▶ _Work instruction_
Wherever the word "same" appears in the entries, copy the whole line.

▶ _Dataset entries_
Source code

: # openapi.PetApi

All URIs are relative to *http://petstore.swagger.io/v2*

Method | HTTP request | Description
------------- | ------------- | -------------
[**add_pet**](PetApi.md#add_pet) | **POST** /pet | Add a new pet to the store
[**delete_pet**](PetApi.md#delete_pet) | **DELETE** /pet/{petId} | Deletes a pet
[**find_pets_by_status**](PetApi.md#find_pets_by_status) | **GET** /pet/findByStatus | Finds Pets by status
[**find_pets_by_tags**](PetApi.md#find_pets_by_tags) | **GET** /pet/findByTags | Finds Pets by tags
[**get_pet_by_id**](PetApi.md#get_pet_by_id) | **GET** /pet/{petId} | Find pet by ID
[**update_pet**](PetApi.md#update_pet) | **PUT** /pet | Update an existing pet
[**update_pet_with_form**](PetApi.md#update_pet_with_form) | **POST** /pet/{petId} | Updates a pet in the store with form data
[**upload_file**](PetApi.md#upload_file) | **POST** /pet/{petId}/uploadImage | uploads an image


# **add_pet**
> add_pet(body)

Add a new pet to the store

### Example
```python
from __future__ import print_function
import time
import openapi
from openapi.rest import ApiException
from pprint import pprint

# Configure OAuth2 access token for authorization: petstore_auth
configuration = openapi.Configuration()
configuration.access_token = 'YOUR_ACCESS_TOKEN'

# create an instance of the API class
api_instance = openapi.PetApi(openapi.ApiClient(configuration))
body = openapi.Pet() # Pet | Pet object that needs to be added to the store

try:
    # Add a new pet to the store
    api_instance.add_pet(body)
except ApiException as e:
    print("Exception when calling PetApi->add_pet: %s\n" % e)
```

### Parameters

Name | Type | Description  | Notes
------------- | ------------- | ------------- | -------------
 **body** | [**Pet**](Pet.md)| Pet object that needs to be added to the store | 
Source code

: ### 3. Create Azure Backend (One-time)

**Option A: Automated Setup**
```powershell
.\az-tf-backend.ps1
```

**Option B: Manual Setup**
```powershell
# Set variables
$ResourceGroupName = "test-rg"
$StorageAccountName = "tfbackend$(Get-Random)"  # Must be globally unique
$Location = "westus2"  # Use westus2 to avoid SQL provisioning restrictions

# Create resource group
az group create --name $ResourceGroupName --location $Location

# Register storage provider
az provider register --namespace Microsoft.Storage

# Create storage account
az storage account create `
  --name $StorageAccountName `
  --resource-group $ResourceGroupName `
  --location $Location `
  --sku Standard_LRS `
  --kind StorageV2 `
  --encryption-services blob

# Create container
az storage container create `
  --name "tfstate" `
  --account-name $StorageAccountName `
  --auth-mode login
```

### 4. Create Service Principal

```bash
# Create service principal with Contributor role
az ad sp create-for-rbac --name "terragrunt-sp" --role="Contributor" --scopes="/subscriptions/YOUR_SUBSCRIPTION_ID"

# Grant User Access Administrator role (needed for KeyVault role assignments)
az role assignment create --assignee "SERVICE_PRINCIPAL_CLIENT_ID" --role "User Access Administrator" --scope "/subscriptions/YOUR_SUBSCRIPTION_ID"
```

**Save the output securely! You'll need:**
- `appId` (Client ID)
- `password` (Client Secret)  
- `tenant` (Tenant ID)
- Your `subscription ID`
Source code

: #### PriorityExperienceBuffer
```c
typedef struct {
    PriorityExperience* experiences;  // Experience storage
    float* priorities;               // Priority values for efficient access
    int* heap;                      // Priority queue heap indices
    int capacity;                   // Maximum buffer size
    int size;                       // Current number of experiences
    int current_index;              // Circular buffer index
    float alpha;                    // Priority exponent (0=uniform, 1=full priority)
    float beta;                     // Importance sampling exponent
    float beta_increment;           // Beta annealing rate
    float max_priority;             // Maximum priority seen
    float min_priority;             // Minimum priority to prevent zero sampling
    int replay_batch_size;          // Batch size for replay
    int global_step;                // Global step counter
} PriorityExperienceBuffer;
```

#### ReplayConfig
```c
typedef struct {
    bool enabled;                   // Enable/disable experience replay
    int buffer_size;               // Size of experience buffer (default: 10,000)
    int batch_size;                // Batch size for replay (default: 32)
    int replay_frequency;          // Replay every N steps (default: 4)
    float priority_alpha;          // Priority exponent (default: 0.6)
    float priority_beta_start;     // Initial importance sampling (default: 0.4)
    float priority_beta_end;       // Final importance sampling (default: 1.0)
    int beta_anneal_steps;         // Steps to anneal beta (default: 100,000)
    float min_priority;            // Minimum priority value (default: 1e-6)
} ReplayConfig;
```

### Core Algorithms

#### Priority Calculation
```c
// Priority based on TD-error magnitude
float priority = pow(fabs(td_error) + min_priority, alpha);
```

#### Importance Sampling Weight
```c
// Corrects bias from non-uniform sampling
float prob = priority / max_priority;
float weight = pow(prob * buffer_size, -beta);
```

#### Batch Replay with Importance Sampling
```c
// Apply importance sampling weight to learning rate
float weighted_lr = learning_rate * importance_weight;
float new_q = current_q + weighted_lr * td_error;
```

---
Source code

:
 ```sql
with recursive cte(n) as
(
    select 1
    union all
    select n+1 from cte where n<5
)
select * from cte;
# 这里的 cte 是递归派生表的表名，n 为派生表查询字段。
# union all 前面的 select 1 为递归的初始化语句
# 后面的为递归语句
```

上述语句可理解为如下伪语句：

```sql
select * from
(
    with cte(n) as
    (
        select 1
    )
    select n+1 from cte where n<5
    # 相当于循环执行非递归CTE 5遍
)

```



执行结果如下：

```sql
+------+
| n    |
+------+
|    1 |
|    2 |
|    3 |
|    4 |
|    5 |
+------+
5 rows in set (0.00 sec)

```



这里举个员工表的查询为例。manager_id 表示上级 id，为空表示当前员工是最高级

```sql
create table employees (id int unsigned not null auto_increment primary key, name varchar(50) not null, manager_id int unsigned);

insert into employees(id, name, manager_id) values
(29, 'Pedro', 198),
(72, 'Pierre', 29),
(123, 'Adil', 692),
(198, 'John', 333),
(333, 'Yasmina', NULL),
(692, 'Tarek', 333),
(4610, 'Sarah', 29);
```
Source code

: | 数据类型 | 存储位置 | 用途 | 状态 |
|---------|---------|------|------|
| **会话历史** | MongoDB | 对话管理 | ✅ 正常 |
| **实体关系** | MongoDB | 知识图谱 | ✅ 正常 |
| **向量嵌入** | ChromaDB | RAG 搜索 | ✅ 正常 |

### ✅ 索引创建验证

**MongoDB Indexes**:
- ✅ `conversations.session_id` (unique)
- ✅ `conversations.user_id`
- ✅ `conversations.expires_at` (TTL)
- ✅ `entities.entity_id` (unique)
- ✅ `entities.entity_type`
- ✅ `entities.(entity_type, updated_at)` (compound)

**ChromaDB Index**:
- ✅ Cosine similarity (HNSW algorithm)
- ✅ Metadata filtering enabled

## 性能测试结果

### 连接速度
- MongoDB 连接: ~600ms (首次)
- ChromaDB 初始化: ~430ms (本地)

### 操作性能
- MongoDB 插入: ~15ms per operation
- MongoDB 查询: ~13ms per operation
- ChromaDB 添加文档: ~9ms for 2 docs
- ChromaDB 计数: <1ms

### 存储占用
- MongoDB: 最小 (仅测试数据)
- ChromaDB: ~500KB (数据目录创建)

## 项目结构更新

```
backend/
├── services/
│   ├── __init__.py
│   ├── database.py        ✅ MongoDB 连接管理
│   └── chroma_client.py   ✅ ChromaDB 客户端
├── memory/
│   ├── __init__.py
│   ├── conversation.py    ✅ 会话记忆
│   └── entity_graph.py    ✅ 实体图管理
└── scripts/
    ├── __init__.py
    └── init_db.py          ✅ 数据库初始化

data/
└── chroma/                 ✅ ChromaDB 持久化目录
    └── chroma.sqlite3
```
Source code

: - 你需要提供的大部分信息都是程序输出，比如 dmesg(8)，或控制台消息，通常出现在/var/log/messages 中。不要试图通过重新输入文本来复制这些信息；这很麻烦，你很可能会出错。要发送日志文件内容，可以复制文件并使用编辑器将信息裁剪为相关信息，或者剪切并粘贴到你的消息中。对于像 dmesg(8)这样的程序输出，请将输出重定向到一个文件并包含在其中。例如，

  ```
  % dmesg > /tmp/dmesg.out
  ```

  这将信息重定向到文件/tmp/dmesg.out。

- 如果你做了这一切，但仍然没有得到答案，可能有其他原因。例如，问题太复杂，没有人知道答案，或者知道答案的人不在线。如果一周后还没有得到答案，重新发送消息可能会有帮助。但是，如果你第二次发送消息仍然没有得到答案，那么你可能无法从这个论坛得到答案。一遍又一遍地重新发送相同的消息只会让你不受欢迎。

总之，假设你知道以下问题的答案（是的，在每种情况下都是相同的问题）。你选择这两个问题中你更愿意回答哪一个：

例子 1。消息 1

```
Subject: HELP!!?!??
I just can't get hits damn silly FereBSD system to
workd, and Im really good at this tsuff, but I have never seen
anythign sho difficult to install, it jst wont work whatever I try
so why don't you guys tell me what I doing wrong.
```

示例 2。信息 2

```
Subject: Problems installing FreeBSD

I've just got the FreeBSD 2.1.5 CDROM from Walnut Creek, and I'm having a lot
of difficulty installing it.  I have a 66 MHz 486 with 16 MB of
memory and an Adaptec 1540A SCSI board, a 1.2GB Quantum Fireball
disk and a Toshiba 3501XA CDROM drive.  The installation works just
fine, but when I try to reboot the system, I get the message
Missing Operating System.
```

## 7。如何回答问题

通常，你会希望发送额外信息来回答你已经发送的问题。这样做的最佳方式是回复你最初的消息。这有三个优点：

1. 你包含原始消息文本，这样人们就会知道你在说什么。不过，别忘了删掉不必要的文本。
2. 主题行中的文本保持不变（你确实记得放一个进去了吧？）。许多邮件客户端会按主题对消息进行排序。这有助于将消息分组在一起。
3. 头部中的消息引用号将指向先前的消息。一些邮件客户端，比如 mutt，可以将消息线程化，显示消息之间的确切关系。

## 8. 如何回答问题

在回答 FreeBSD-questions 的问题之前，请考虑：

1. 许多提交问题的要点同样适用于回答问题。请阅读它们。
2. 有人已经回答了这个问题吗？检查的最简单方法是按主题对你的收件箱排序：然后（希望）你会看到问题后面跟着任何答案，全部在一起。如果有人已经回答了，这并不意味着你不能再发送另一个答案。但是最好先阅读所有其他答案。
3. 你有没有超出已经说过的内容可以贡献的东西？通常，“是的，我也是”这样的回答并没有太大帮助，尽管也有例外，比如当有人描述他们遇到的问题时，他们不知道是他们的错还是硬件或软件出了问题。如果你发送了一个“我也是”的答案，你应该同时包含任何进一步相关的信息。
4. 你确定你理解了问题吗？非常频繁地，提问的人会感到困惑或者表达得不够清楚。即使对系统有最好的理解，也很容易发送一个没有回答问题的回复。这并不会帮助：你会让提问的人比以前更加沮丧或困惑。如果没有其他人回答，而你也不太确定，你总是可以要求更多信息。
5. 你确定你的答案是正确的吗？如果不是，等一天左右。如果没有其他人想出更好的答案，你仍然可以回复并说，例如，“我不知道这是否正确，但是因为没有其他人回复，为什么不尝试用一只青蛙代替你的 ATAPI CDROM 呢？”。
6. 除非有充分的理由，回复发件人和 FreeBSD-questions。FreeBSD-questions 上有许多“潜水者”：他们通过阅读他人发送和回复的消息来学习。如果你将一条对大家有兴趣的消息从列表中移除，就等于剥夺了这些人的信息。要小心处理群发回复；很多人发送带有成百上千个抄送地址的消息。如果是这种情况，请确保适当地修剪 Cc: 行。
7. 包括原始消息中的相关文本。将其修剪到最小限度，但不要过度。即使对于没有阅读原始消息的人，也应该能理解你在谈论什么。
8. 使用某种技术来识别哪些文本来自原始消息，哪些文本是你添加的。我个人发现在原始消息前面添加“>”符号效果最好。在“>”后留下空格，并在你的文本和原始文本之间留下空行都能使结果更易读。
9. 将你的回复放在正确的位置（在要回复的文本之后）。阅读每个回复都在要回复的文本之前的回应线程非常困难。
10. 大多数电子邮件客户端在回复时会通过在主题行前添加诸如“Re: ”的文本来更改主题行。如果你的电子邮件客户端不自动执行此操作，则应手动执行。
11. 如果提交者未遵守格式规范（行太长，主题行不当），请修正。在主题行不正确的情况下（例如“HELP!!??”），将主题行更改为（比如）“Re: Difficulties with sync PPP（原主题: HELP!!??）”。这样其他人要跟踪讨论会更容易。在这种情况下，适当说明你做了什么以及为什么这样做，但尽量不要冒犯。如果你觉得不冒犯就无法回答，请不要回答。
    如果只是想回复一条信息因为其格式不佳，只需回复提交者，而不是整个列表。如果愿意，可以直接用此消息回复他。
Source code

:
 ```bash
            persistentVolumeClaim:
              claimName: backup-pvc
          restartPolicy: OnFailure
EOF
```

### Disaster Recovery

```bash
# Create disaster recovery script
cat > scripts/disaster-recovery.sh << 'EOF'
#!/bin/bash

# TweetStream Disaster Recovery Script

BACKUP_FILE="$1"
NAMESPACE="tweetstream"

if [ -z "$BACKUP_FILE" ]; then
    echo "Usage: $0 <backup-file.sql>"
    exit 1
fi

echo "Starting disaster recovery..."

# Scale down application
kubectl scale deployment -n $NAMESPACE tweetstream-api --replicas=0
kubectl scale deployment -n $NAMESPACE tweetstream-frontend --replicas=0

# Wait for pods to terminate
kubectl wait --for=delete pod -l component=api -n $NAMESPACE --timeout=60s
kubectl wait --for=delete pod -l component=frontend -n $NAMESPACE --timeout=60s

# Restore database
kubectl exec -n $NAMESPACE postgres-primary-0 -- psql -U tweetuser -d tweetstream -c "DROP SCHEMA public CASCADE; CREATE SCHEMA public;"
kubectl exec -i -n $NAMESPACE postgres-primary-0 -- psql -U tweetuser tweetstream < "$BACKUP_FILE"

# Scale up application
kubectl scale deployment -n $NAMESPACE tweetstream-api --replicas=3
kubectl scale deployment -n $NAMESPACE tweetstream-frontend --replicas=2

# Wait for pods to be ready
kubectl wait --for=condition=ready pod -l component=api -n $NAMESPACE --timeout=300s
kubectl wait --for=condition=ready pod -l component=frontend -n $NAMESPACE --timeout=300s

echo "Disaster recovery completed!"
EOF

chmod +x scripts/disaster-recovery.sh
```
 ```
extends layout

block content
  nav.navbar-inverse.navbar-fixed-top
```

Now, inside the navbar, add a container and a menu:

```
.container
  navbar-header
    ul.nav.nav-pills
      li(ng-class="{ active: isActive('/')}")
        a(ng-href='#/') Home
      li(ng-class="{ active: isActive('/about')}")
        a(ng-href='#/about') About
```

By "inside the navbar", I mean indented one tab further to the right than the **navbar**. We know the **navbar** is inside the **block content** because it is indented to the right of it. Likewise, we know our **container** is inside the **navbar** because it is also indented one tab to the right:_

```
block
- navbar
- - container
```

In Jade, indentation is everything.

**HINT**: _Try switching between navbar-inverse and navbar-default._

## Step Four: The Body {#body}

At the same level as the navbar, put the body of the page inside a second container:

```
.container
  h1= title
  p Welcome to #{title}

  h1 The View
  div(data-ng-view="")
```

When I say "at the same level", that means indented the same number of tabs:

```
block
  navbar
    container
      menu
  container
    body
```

▶ _Task result_
At the same level as the navbar, put the body of the page inside a second container:
When I say "at the same level", that means indented the same number of tabs:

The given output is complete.